"""
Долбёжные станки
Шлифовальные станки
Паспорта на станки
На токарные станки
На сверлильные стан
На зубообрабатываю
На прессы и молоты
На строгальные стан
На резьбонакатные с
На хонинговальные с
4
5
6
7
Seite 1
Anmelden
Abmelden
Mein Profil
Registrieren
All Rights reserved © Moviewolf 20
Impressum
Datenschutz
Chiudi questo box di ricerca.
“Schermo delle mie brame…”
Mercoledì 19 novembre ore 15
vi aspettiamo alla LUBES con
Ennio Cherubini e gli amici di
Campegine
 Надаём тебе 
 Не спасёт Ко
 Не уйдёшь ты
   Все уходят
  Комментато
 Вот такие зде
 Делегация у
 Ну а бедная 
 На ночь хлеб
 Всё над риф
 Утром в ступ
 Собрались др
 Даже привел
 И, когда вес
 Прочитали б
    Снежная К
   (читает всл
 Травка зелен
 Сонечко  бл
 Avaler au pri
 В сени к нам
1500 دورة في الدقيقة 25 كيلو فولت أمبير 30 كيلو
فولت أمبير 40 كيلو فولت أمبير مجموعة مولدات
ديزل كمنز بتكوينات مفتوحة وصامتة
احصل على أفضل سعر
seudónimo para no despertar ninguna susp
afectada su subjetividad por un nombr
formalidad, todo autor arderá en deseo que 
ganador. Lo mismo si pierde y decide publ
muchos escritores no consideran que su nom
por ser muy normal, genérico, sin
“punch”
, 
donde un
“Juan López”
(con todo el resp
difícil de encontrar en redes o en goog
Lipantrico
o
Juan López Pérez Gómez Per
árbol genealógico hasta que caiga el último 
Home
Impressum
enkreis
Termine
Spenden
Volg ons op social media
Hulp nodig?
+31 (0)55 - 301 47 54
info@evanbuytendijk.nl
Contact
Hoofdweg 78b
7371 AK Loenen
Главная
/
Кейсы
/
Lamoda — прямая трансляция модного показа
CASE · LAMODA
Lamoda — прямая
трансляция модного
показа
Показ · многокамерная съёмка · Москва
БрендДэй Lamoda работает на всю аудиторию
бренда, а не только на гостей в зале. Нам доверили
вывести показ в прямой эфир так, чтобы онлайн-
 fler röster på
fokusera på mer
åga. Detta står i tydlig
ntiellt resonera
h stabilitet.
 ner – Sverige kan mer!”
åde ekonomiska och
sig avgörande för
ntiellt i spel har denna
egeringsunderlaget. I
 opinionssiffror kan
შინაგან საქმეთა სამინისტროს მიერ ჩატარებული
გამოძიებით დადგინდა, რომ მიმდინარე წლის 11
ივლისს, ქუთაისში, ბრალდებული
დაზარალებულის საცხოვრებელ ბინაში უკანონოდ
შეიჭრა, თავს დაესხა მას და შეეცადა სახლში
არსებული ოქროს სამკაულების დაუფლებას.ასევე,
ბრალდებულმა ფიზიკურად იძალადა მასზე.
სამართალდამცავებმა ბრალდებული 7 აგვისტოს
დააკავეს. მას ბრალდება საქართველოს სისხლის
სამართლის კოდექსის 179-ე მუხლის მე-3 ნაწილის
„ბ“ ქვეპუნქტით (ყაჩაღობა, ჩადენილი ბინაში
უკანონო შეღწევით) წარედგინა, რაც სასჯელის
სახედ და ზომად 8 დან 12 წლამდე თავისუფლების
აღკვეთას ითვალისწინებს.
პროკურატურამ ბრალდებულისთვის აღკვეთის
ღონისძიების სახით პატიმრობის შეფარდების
"""
What needs to be done:
Using the entries above, extract exactly the span from the line with "На резьбонакатные с" to the line with "Всё над риф", both lines included; leave out everything else.

Task solution:
На резьбонакатные с
На хонинговальные с
4
5
6
7
Seite 1
Anmelden
Abmelden
Mein Profil
Registrieren
All Rights reserved © Moviewolf 20
Impressum
Datenschutz
Chiudi questo box di ricerca.
“Schermo delle mie brame…”
Mercoledì 19 novembre ore 15
vi aspettiamo alla LUBES con
Ennio Cherubini e gli amici di
Campegine
 Надаём тебе 
 Не спасёт Ко
 Не уйдёшь ты
   Все уходят
  Комментато
 Вот такие зде
 Делегация у
 Ну а бедная 
 На ночь хлеб
 Всё над риф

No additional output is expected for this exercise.